Environnement: Dakar émerge dans le cycle des solutions
9e Forum mondial de l’eau
Par Hélène Boucher
L’accès à l’eau potable est encore un mirage pour plusieurs, malgré l’Objectif de développement durable (ODD) 6 inscrit à l’agenda 2030 des Nations unies. En 2019, l’Organisation mondiale de la santé et l’UNICEF estimaient que 30 % de la population mondiale n’y avait pas accès. Plusieurs mettent ce déficit sur le dos d’une incompatibilité entre les interventions et les politiques publiques dont découle un manque d’investissements financiers. S’y ajoutent changements climatiques et conflits territoriaux. C’est dans ce contexte que le Sénégal a accueilli à la fin mars le 9e Forum mondial de l’eau, coorganisé par le Conseil mondial de l’eau et l’État sénégalais. Le secrétaire exécutif et coprésident du comité préparatoire de l’événement, Abdoulaye Sène, en a discuté avec Sans Frontières.

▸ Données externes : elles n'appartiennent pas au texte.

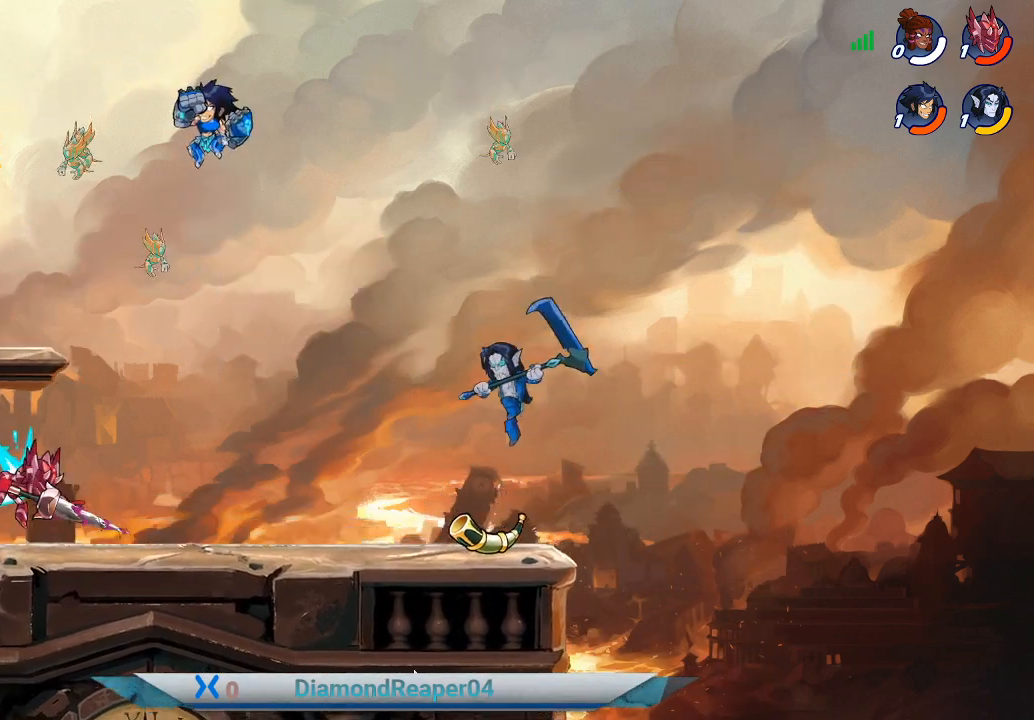
{"buttons": [], "left_stick": "down", "right_stick": "center", "events": [[133, "left_stick", "down"], [267, "left_stick", "down-left"], [333, "B", "down"], [367, "left_stick", "down"], [433, "B", "up"]]}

Cinq jours de débats, de classes de maîtres et d’activités de réseautage pour les membres du milieu de la diplomatie de l’eau et de la coopération internationale. Aux premières loges, Loïc Fauchon, président du Conseil mondial de l’eau, coorganisateur du Forum mondial avec l’État du Sénégal, avec lequel il entretient des liens d’amitié. D’ailleurs, il a profité de l’occasion de rapporter un manuscrit du poète Léopold Sédar Senghor retrouvé en France. Du 21 au 25 mars, la cité ministérielle de Diamniadio, à une trentaine de kilomètres de Dakar, a vu se succéder des chefs d’État du continent africain, des ONG dédiées à la coopération par l’accès à l’eau et des représentants de la société civile, rouage déterminant dans l’adéquation entre les projets et les besoins des populations. Des milliers de participants ayant en commun « la sécurité de l’eau pour la paix et le développement », thème de cet événement d’envergure qui tenait sa première édition en Afrique subsaharienne depuis sa création en 1997.

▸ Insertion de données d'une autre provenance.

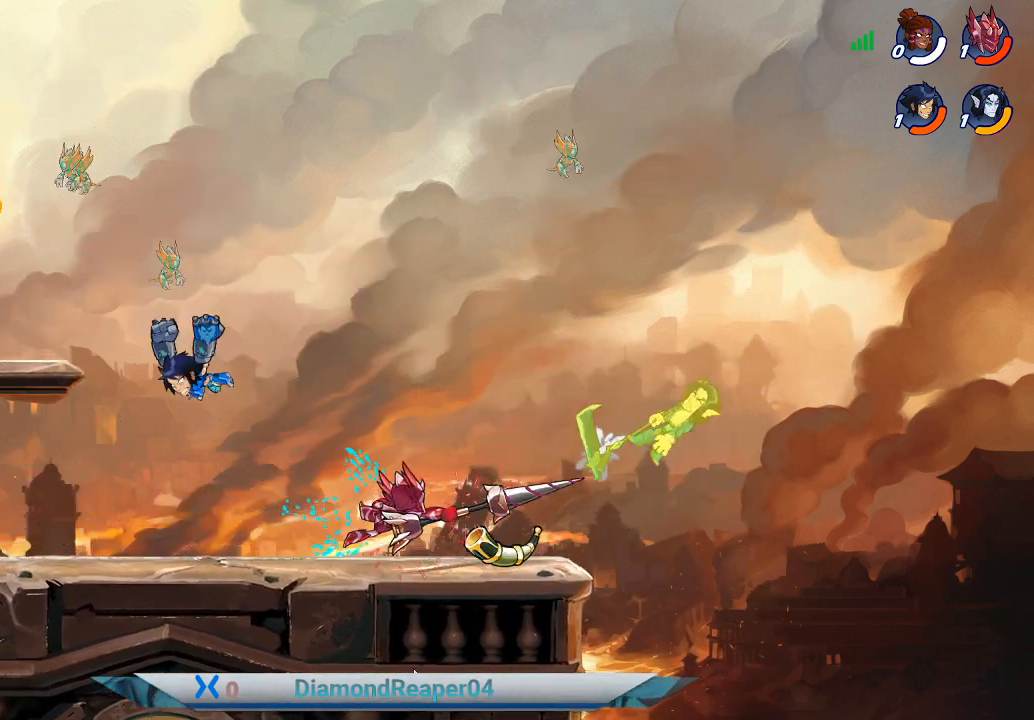
{"buttons": [], "left_stick": "up-right", "right_stick": "center", "events": [[67, "left_stick", "down-right"], [267, "left_stick", "right"], [367, "left_stick", "up-right"]]}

L’ingénieur hydraulicien Abdoulaye Sène, qui tient à se présenter comme un « ancien de Polytechnique Montréal », a été nommé secrétaire exécutif et coprésident du comité préparatoire du Forum par les plus hautes instances politiques de son pays. En trois ans d’engagement, il a contribué aux réflexions menées par plus de 700 individus au Sénégal en participant au recensement des problèmes et de leurs potentielles solutions, surtout dans les régions rurales aux prises avec des défis particuliers.
Il faut savoir que le Sénégal souhaite se positionner parmi les pays modèles en accès à l’eau. En 2018, le ministère de l’Hydraulique et de l’Assainissement enregistrait une note presque parfaite. Un taux d’accès global à l’eau potable en zone urbaine de 98,8 % et de 91 % dans ses communes rurales. « Le Sénégal a compris tôt l’importance de l’eau dans ses programmes de développement économique et social, par exemple, par la dimension de l’abreuvement des cheptels et le développement agricole pour une autosuffisance alimentaire », relate celui qui se souvient de la sécheresse dont a souffert le pays ouest-africain dans les années 1970.
Ces statistiques procurent un sentiment de satisfaction et de fierté des autorités nationales, conscientes du problème critique d’accès à l’eau sur le continent africain, poursuit l’ingénieur. « Ce Forum mondial de l’eau nous rappelle l’urgence de replacer l’eau dans les agendas politiques afin de parvenir à une coconstruction. Sans eau, il n’y a pas de santé, pas d’alimentation, ni économie… »
Face à l’ampleur du chantier, d’ici les huit prochaines années – afin d’atteindre les objectifs de l’agenda 2030 –, Abdoulaye Sène clame haut et fort le besoin d’une transformation, voire d’une révolution. Selon lui, dans l’immédiat à l’échelle mondiale, il faut d’abord agir à tous les niveaux, du geste individuel jusqu’au mouvement collectif. « Tout foyer qui bénéficie par sa géographie d’une abondance en eau doit, dès maintenant, changer son mode de consommation pour un usage modéré. Il y va de la solidarité envers son prochain », invoque-t-il, ajoutant que de nouvelles infrastructures et une amélioration dans la distribution sont aussi requises.